Durante la presentación del nuevo poemario del jalisciense Ricardo Yáñez, titulado "Estrella oída" (Ediciones El Aduanero - UAM, 2002), efectuada el pasado 3 de septiembre en Arte AC, el poeta Julián Herbert se refirió a los protocolos de la oficialidad literaria.
Para ser reconocido institucionalmente, un escritor debe ganar ciertos premios, publicar en determinadas editoriales y, por supuesto (esto no lo dijo Julián, pero lo repitió Ibargüengoitia decenas de veces), debe mantenerse cerca de cierta gente y evitar a cierta otra, alabar el trabajo de algunos y despotricar en contra de otros, etcétera.
No obstante esto, y de acuerdo con Herbert, son precisamente algunos de los poetas no oficiales quienes han formado, a través de la lectura de su obra, a las nuevas generaciones de escritores. Totalmente alejados de las mafias y de la moda poética, desentendidos de lo que sucede en el mundo de la oficialidad, se dedican a crear sus obras centrándose en el trabajo, en el oficio. Uno de ellos es Ricardo Yáñez.
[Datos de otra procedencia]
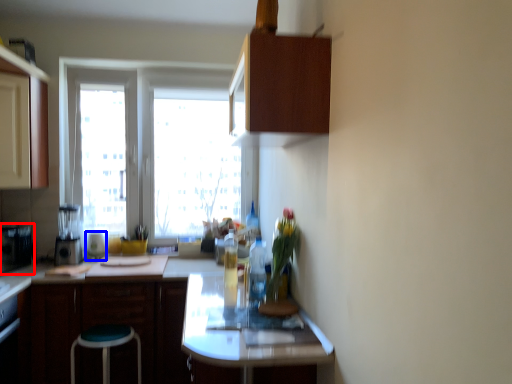
Question: Which object is closer to the camera taking this photo, appliance (highlighted by a red box) or appliance (highlighted by a blue box)?

Choices:
 (A) appliance
 (B) appliance

Answer: (A)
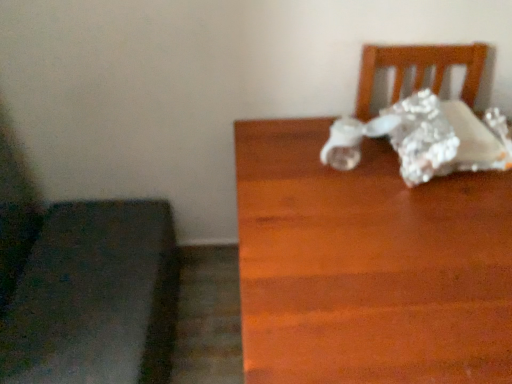
The height and width of the screenshot is (384, 512). Identify the location of blank space situated above wooden table at right (from a real-world perspective). (380, 220).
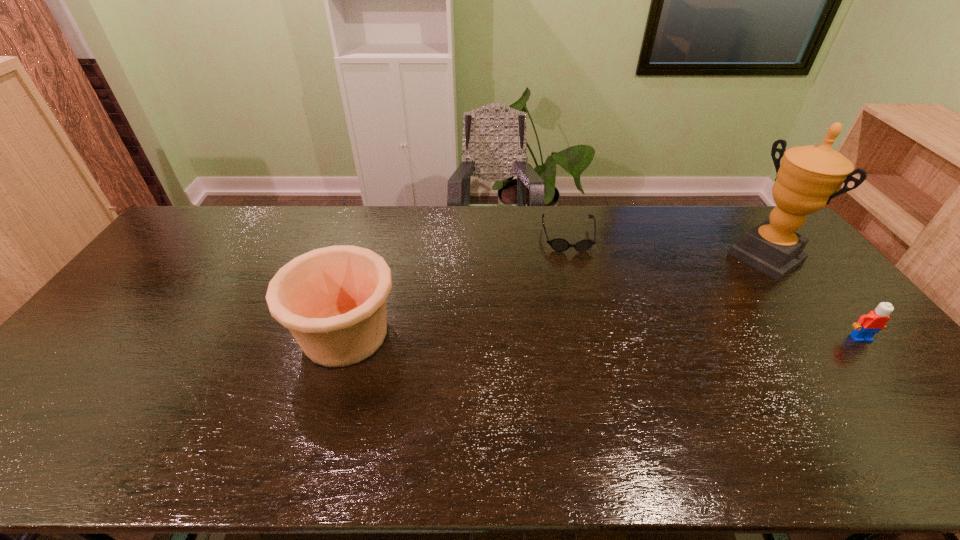
In the image, there is a desktop. Identify the location of vacant space at the near edge. This screenshot has height=540, width=960. (584, 406).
En su afán por alcanzar la sencillez, la estricta pureza de la imagen, Yáñez acude a la brevedad, a la concreción de una palabra capaz de abrirse a otra cosa, de marcharse a otra parte. El poema se torna entonces real, estalla en sí, se nos vuelve un asunto propio y a la vez inalcanzable: "En embriaguez, sin llaves, se dirige/ hacia el castillo de la luz que habita".
Como es su inevitable costumbre, Ricardo Yáñez lloró la noche del martes durante su lectura. Entre contener o dejar salir las emociones se la pasó un buen rato. Entonces, de improviso, anunció que se iba a poner de pie porque sentado le resultaba imposible y, para nuestra sorpresa, se puso a cantar. Este Ricardo no se sabe las reglas, me dije, se está saliendo del juego. Y, sin embargo, el momento transcurrió en medio de una gran belleza.
El caso es que la belleza se encuentra en todas partes. Dentro y fuera del tablero de la oficialidad. En las equivocaciones de un ángel caído o las pasiones humanas de un sacerdote inmerso en el mundo. En la total imperfección que no podemos dejar de ser.
Bien lo dice Yáñez en su poemario: Lo nuestro es "la belleza caída de las hojas comidas de gusanos".